A 52 year old man presented with a one year history of odynophagia, retrosternal chest pain, dysphagia, and a 10 kg weight loss. He had no history of gastrointestinal disease and had not taken drugs. An upper endoscopy, performed shortly after symptom onset, showed a 3 cm solitary oesophageal ulcer with smooth and irregular margins 3 cm above the gastro–oesophageal junction. Biopsy samples showed acute and chronic inflammation without any fungal or viral particles. Despite three months on a proton pump inhibitor, symptoms and endoscopic findings did not change. Oesophageal manometry and pH metry were normal, and endoscopic ultrasonography revealed thickening of all oesophageal wall layers without suspicious lymph nodes. Therapeutic trials, including lansoprazole (60 mg daily), acyclovir (1 g daily), and prednisolone (1 mg/kg daily), were ineffective.
A distal oesophagectomy was performed. Examination of the resected specimen showed a chronic ulcer (fig 1) covered with fibrous exudates; the oesophageal wall, down to the adventitia, had been replaced by collagenous fibrosis. Some lymphoid follicles with germinal centres were found, and there was no lymphoepithelial lesion or lymphoid cell infiltration. Two months later, the patient relapsed and endoscopy showed two ulcers above the gastro–oesophageal anastomosis (fig 1).
Thalidomide (150 mg daily for six weeks) improved symptoms quickly. After 28 days, the treatment was well tolerated and the symptoms had resolved. Six months after the end of the treatment, the patient remained asymptomatic and had gained 4 kg; endoscopy confirmed that the lesions had healed completely.
Immunological and infectious tests
Serology for HIV, cytomegalovirus, herpes simplex virus, HTLV1, and antinuclear antibodies was negative. CD4 count, immunoglobulin dosage, lymphoblastic proliferation test, and tetanus antibody dosage were normal and the tuberculin test was positive.
Histological examination of biopsy and surgical specimens did not find any fungal or viral infection. Histochemical studies (PAS, Grocott) and virological cultures for cytomegalovirus, herpes simplex virus, and adenovirus were negative. The immunohistochemical study confirmed the presence of B lymphocytes in the lymphoid follicles and showed some T lymphocytes in the fibrotic areas.

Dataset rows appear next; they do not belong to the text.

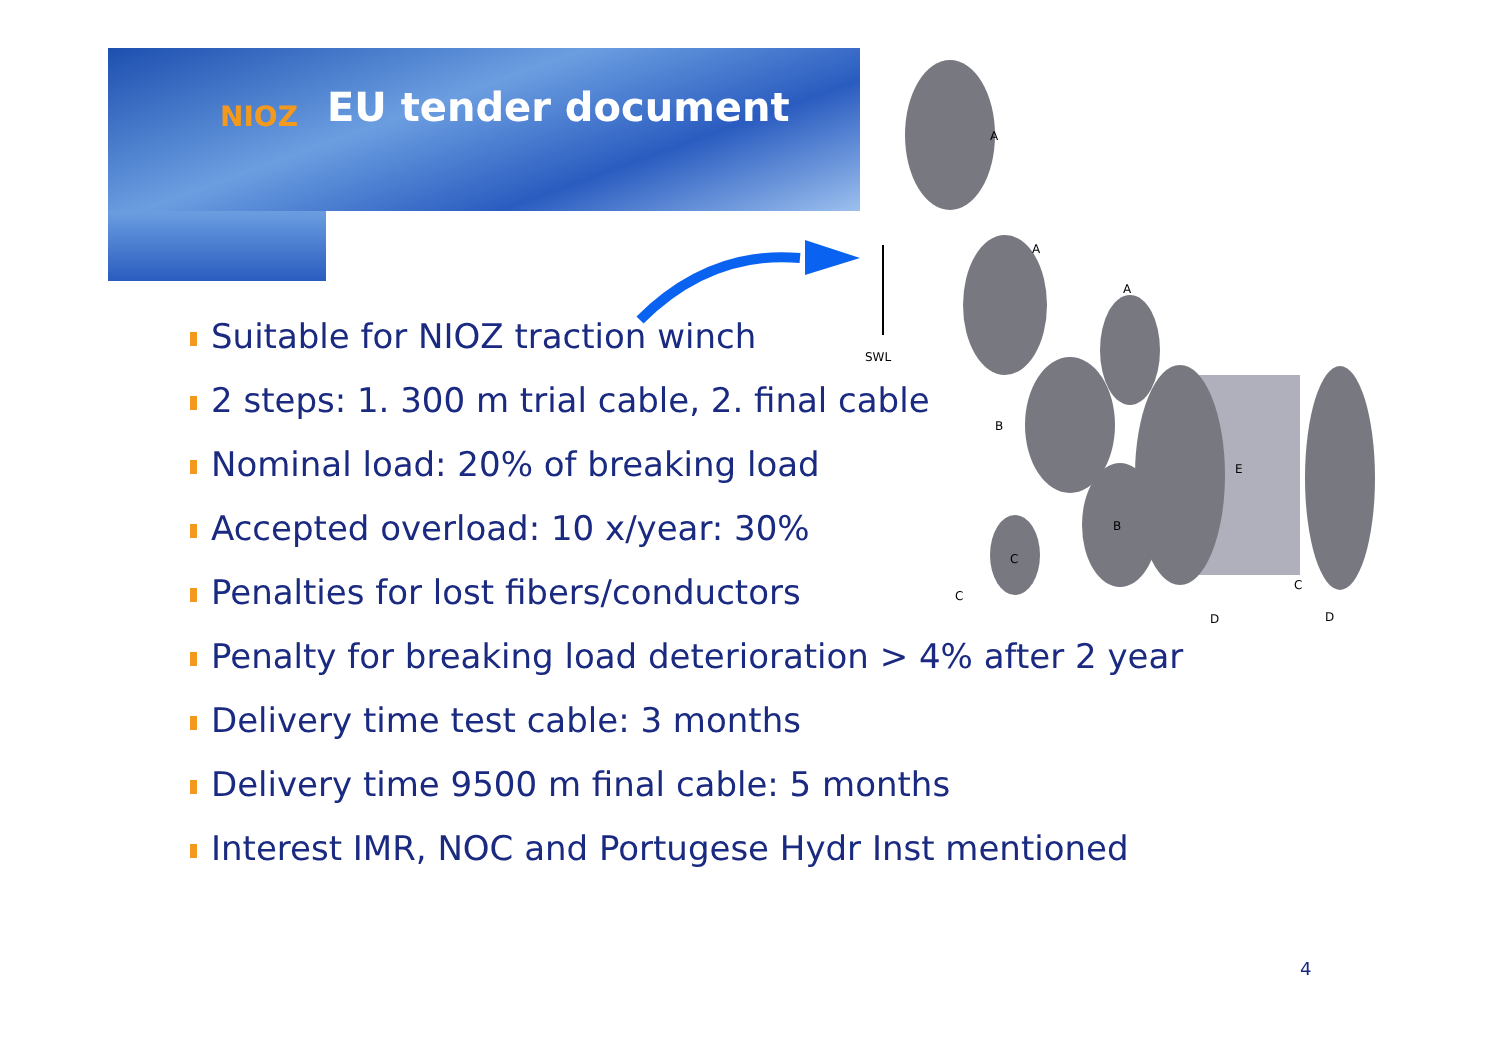NIOZ EU tender document
SWL
A
A
A
B
B
E
C
C
C
D
D
Suitable for NIOZ traction winch
2 steps: 1. 300 m trial cable, 2. final cable
Nominal load: 20% of breaking load
Accepted overload: 10 x/year: 30%
Penalties for lost fibers/conductors
Penalty for breaking load deterioration > 4% after 2 year
Delivery time test cable: 3 months
Delivery time 9500 m final cable: 5 months
Interest IMR, NOC and Portugese Hydr Inst mentioned
4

This is the first case of an idiopathic giant oesophageal ulcer in an immunocompetent patient. Other puzzling features were the recurrence of the ulcer after surgical resection, and the dramatic and sustained efficacy of thalidomide. Our patient did not take any medication before the onset of symptoms. Gastro-oesophageal reflux was excluded, and there was no evidence of infectious agents or neoplastic lesions in the biopsy or resection specimens. The clinical context, laboratory tests, and histological findings excluded other causes of oesophageal ulcers, such as ischaemic pathology, Crohn’s disease, Behçet’s disease, and bullous diseases.
Extensive investigation of giant oesophageal ulcers in patients with HIV failed to identify any infection in 8–40% of cases.1-4 This virus was thought to cause the idiopathic ulcers in patients with HIV.5-7 However, our case provides the first evidence that idiopathic oesophageal ulcers can occur in the absence of HIV infection.
Thalidomide has been reported to be an effective treatment for oral and oesophageal ulcerations associated with AIDS.2 8-11 It may work by stimulating the proliferation of suppressor T lymphocytes and inhibiting the HIV virus by interfering with tumour necrosis factor α protein and mRNA.12 In our case, it induced a complete and sustained healing of signs and lesions.